• DIRECTIONS: Among the entries below, retype exactly the lines starting with the one with "MetaMask에서 AMPL 사용" and going on through the one with "Le circolari", but not the pictures.

• INFORMATION SHOWN:

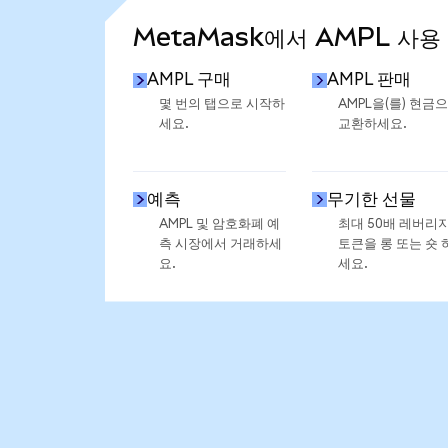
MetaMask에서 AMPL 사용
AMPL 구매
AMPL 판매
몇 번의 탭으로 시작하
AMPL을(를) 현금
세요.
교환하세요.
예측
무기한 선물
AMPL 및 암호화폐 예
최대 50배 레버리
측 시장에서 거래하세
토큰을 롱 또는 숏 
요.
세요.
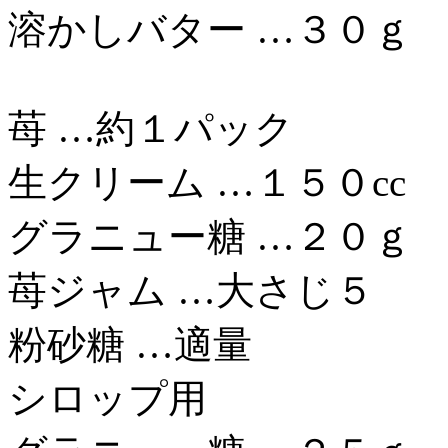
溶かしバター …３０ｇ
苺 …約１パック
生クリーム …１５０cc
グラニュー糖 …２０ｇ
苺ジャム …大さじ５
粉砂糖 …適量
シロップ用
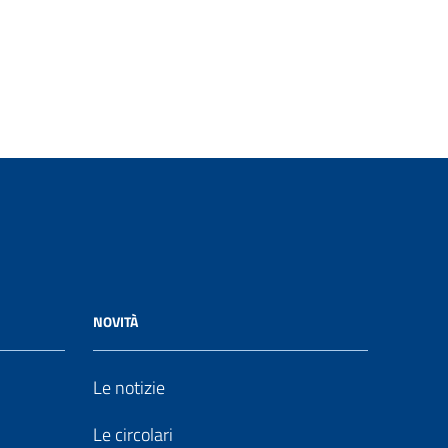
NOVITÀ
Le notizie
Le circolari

==

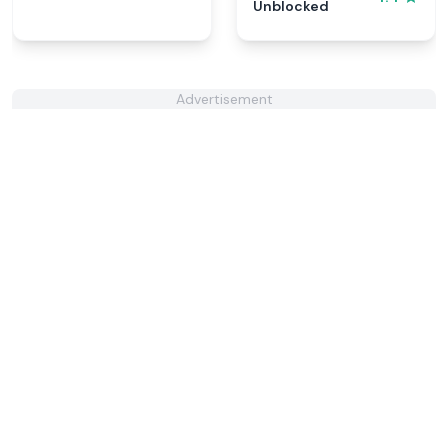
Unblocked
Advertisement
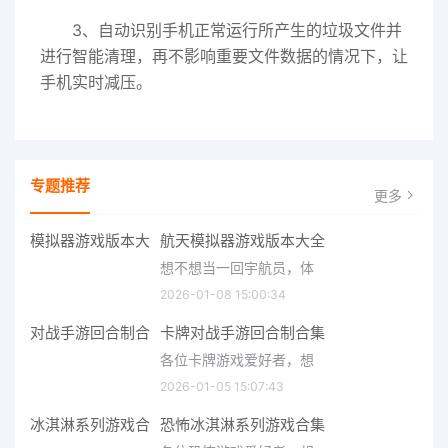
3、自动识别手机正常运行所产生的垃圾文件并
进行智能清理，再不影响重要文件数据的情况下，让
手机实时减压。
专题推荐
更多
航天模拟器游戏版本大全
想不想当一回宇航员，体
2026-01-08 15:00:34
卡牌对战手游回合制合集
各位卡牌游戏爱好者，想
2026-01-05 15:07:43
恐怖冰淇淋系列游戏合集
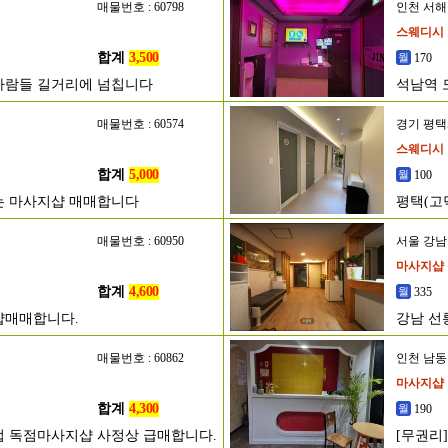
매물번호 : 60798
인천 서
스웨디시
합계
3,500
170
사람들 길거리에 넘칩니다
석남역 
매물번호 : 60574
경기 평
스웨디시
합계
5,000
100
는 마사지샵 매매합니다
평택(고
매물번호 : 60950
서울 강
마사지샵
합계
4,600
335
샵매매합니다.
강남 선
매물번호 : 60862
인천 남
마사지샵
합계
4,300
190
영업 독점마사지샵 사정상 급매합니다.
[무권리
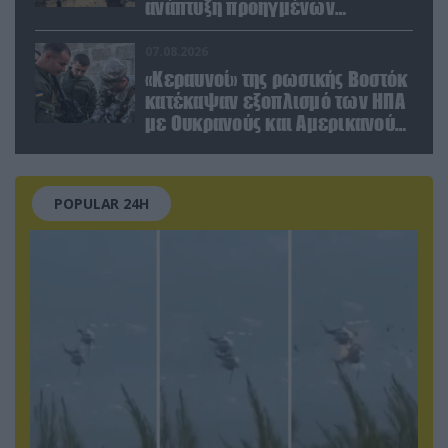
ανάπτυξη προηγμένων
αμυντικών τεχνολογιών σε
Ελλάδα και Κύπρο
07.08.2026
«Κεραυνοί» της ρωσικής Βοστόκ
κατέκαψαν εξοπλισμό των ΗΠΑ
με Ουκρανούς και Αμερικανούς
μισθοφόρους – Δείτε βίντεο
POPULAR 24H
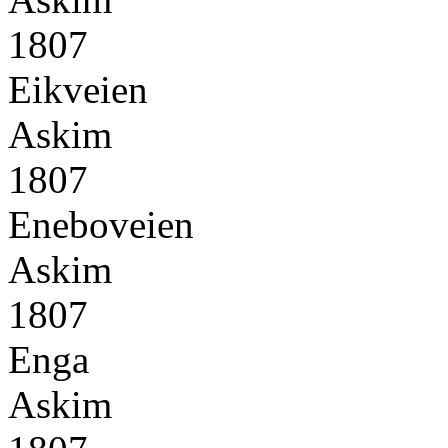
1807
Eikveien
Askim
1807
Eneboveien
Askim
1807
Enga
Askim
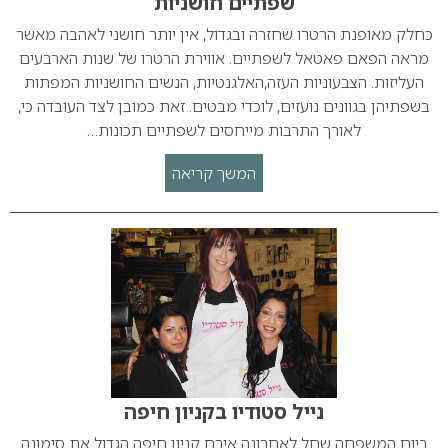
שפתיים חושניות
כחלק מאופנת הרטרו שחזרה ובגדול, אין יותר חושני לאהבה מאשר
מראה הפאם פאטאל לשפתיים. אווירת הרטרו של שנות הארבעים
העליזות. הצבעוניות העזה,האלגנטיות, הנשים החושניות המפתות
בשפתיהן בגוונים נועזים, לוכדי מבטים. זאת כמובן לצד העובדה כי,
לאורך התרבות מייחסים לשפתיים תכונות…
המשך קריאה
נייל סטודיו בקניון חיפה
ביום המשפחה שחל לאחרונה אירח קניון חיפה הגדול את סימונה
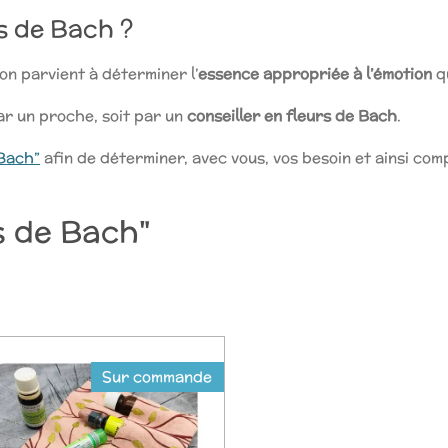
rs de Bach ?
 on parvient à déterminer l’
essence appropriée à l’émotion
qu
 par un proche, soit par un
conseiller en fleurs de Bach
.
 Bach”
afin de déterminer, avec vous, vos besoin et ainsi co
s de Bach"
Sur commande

---

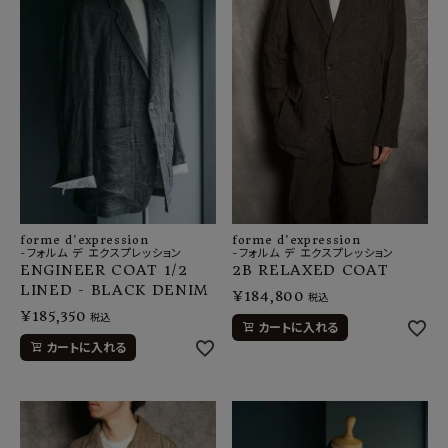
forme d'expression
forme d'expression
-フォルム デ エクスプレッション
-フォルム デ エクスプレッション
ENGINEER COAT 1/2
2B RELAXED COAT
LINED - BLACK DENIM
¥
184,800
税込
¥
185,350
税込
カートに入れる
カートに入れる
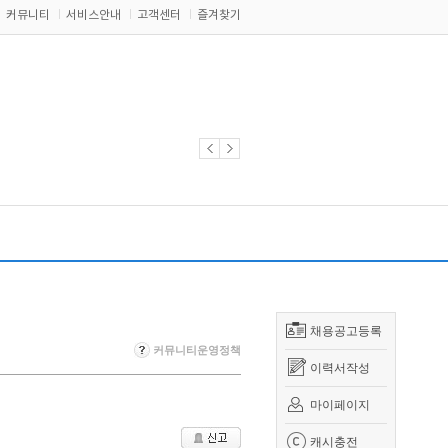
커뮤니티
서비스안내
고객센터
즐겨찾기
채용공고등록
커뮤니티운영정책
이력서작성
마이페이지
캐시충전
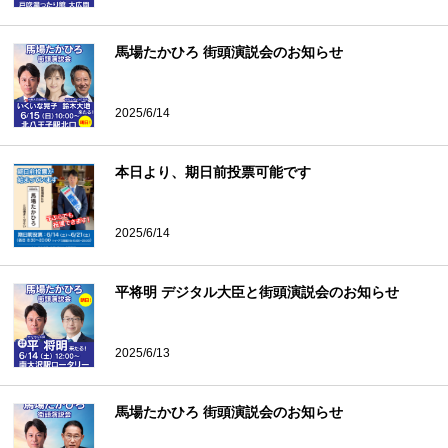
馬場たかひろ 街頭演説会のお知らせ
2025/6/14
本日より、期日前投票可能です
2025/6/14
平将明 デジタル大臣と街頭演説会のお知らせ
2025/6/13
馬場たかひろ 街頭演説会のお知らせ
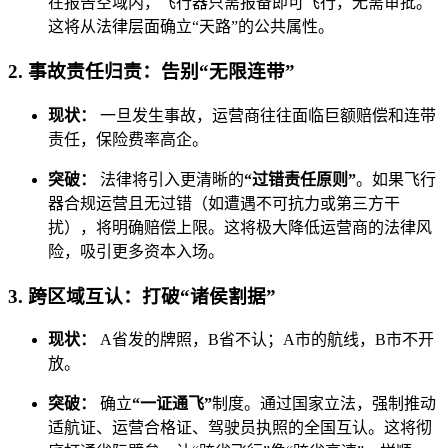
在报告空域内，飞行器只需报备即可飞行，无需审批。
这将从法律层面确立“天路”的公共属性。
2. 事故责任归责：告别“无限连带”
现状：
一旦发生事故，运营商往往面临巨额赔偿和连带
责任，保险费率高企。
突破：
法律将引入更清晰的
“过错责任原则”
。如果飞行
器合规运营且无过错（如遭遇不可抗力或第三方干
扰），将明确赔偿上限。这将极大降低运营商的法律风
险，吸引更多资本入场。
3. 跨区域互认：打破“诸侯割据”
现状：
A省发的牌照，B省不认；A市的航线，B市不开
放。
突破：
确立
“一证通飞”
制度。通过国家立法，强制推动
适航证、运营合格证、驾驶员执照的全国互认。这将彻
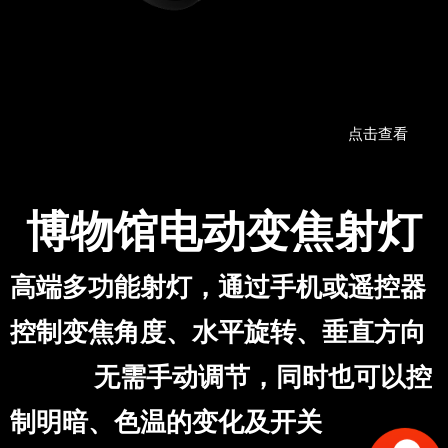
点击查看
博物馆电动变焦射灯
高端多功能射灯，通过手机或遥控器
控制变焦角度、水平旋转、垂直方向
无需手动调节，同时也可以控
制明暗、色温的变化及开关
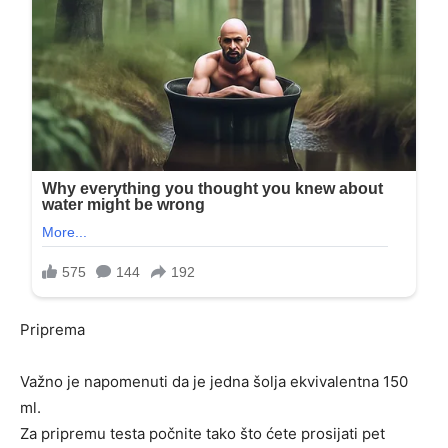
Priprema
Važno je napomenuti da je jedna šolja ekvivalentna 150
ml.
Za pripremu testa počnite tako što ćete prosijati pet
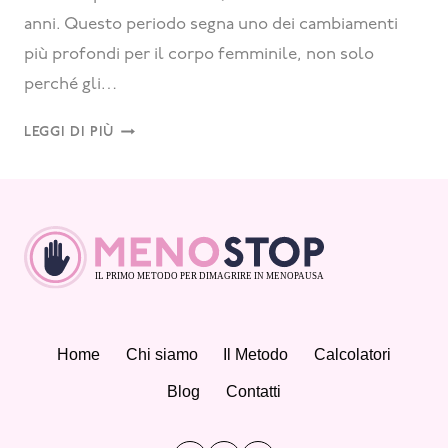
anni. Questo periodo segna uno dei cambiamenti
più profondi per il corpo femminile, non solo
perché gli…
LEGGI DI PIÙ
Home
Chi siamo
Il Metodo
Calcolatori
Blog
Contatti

• ANSWER AREA:
MetaMask에서 AMPL 사용
AMPL 구매
AMPL 판매
몇 번의 탭으로 시작하
AMPL을(를) 현금
세요.
교환하세요.
예측
무기한 선물
AMPL 및 암호화폐 예
최대 50배 레버리
측 시장에서 거래하세
토큰을 롱 또는 숏 
요.
세요.
溶かしバター …３０ｇ
苺 …約１パック
生クリーム …１５０cc
グラニュー糖 …２０ｇ
苺ジャム …大さじ５
粉砂糖 …適量
シロップ用
NOVITÀ
Le notizie
Le circolari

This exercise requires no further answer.